The 60/300 story
I rebuilt how design and engineering shipped together at Oona: 60% less engineering overhead, 300% more feature deployment velocity — with a lean team serving two countries. It's the work I'm most proud of, and it barely has a screenshot to its name, which is exactly the point.
Read the full case study
The mess I inherited
Our design system lived in more than fourteen Figma files, each publishing its own slice — logos in one, colors in another, fonts, effects, grids, forms, each in their own. Changing something in file 01 cascaded into 02, 03, 04, and 14; each had to receive the update, then re-publish to every working file. A criss-cross of dependencies that turned a logo tweak into an afternoon. For a lean team shipping fast across Indonesia and the Philippines, this was an architecture designed to slow us down.
Change one: architecture
I restructured the entire system around Atomic Design, with one direction of flow: the MUI base publishes atoms, molecules, and organisms into a Components file, and Components publishes into working files. Updates trickle down, and nothing criss-crosses. Then the second layer: Common files — DTC Common and Kahoona Common house everything market-agnostic, documented once rather than re-drawn by different designers and slowly drifting apart.

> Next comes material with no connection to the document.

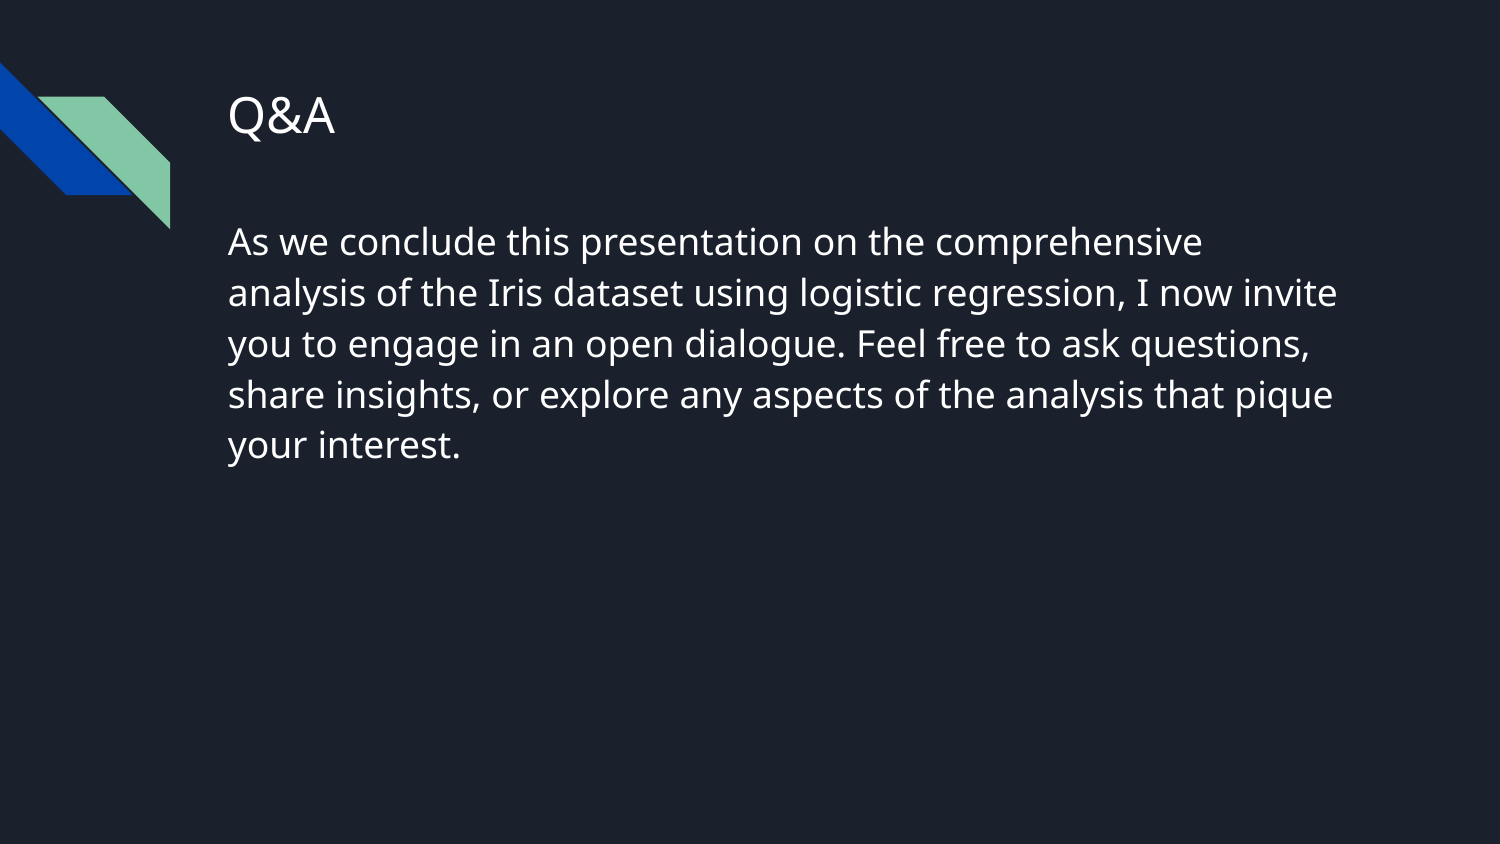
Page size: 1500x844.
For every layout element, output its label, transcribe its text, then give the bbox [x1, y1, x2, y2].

title Q&A As we conclude this presentation on the comprehensive analysis of the Iris dataset using logistic regression, I now invite you to engage in an open dialogue. Feel free to ask questions, share insights, or explore any aspects of the analysis that pique your interest. [212, 64, 1368, 693]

Change two: a shared language
I brought MUI into every revamp and new build, and this was the game-changing leverage. Design and frontend suddenly spoke the same words — a component spec could be one sentence, "This is an MUI Autocomplete field with multi-select and search", and nothing more. My favorite proof: one of our Product Managers used to write component interaction behavior into every user story. After MUI came in, she stopped — simply because she didn't need to anymore.

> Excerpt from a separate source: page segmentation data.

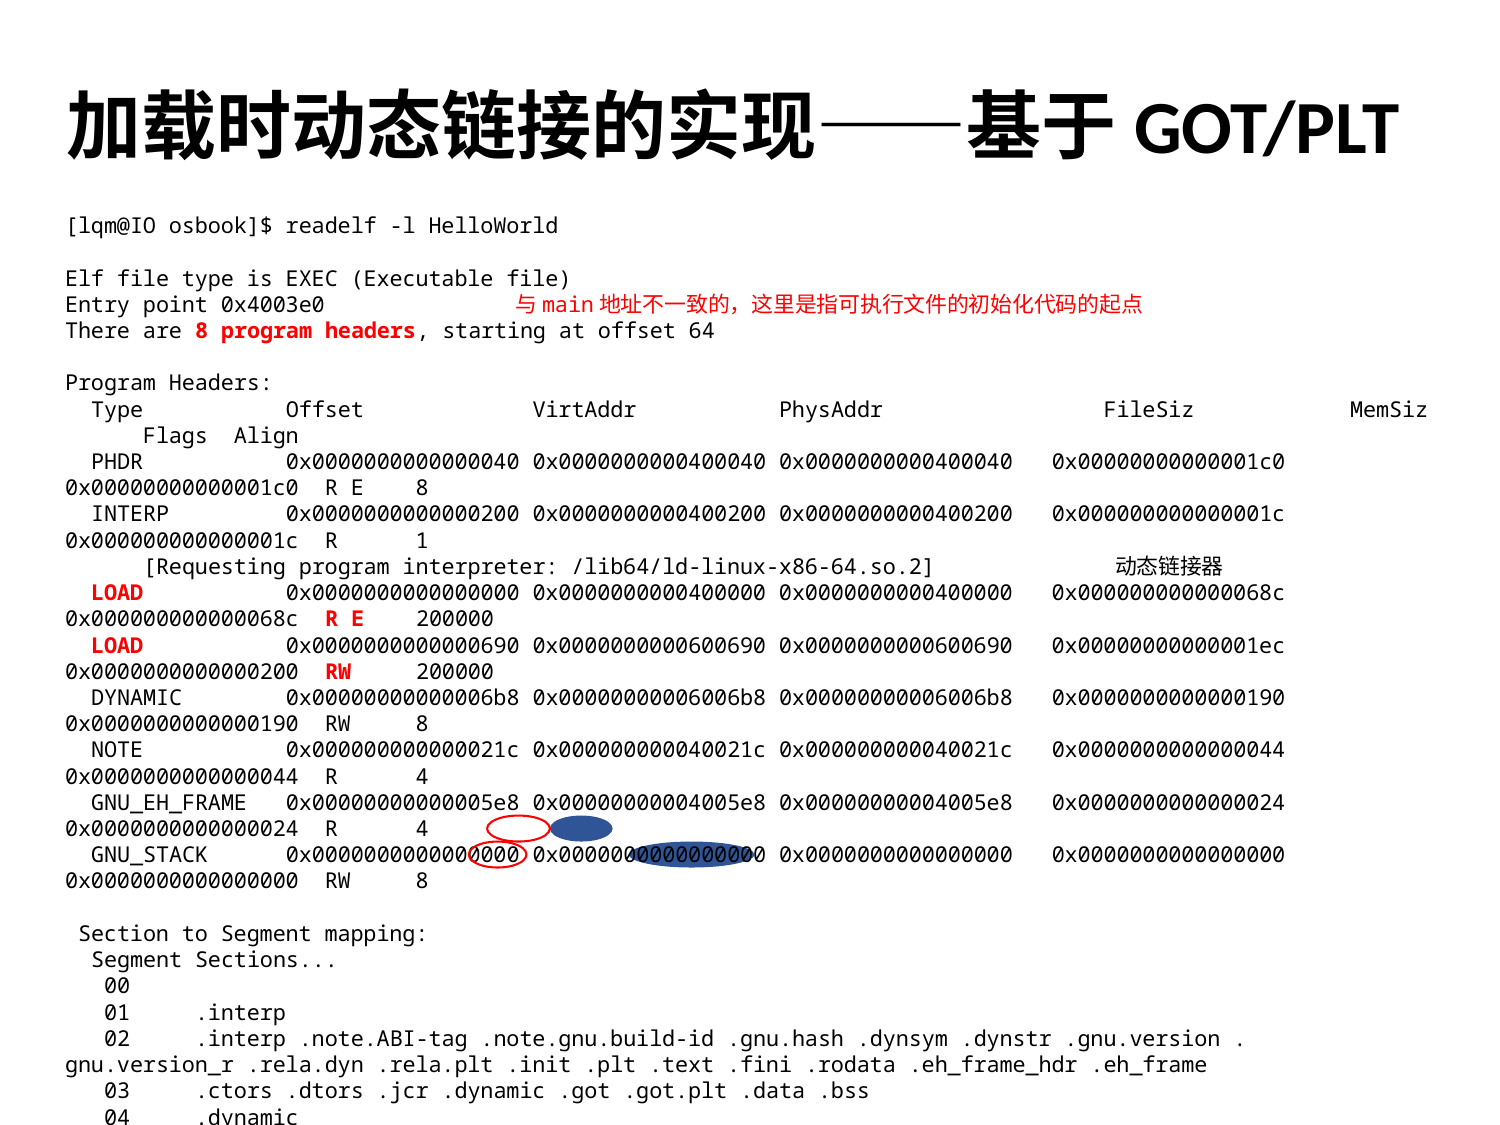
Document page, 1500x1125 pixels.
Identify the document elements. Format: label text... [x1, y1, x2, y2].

text_box [467, 840, 528, 869]
text_box [lqm@IO osbook]$ readelf -l HelloWorld Elf file type is EXEC (Executable file) Entry point 0x4003e0 与main地址不一致的，这里是指可执行文件的初始化代码的起点 There are 8 program headers, starting at offset 64 Program Headers: Type Offset VirtAddr PhysAddr FileSiz MemSiz Flags Align PHDR 0x0000000000000040 0x0000000000400040 0x0000000000400040 0x00000000000001c0 0x00000000000001c0 R E 8 INTERP 0x0000000000000200 0x0000000000400200 0x0000000000400200 0x000000000000001c 0x000000000000001c R 1 [Requesting program interpreter: /lib64/ld-linux-x86-64.so.2] 动态链接器 LOAD 0x0000000000000000 0x0000000000400000 0x0000000000400000 0x000000000000068c 0x000000000000068c R E 200000 LOAD 0x0000000000000690 0x0000000000600690 0x0000000000600690 0x00000000000001ec 0x0000000000000200 RW 200000 DYNAMIC 0x00000000000006b8 0x00000000006006b8 0x00000000006006b8 0x0000000000000190 0x0000000000000190 RW 8 NOTE 0x000000000000021c 0x000000000040021c 0x000000000040021c 0x0000000000000044 0x0000000000000044 R 4 GNU_EH_FRAME 0x00000000000005e8 0x00000000004005e8 0x00000000004005e8 0x0000000000000024 0x0000000000000024 R 4 GNU_STACK 0x0000000000000000 0x0000000000000000 0x0000000000000000 0x0000000000000000 0x0000000000000000 RW 8 Section to Segment mapping: Segment Sections... 00 01 .interp 02 .interp .note.ABI-tag .note.gnu.build-id .gnu.hash .dynsym .dynstr .gnu.version . gnu.version_r .rela.dyn .rela.plt .init .plt .text .fini .rodata .eh_frame_hdr .eh_frame 03 .ctors .dtors .jcr .dynamic .got .got.plt .data .bss 04 .dynamic 05 .note.ABI-tag .note.gnu.build-id 06 .eh_frame_hdr 07 [50, 204, 1489, 1125]
text_box 加载时动态链接的实现——基于GOT/PLT [51, 59, 1482, 188]
text_box [486, 814, 551, 843]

Change three: never design one extra pixel
Figma files exist for developers, not for decoration — so we drew unique states only. Error states drawn once; a twenty-field form gets one full-frame reference, and every variant after that is just the form. The same rule ended wireflows: our Philippines motor Policyholder form explodes combinatorially — Individual or Corporate, documents now or later, leased, assigned — and no arrangement of arrows survives that. So instead, a matrix: one reference frame, then a table of scenario deltas. Logic goes into user stories, flows into flow diagrams, and Figma is design specification reference.
Change four: content sheets
Designers fill Figma with placeholder copy, stakeholders review it as if it's real, and the churn hits three times: review, QA, UAT. So we stopped pretending. Once a flow locks, the designer prepares a content sheet — a plain spreadsheet the copy owners fill in, with two small columns doing the real work: char count and char limit. Copywriters write long because more words sell; legal writes long because more words cover risk; the designer sets the limit, and the limit is part of the brief.
The payoff I'm proudest of: two landing-page templates with content sheets let Marketing spin out 23+ SEO pages across two countries with zero design involvement. And near the end of my time there, I built a Claude project connected to Figma over MCP that generates these sheets at roughly 95% accuracy — a one-to-two-day designer task became nearly free.
What the numbers mean
Less duplicate design work, no re-publish cascades, no interaction guesswork, files that explain themselves, and copy churn designed out of review, QA, and UAT — each change removing a different kind of friction between a design decision and shipped code.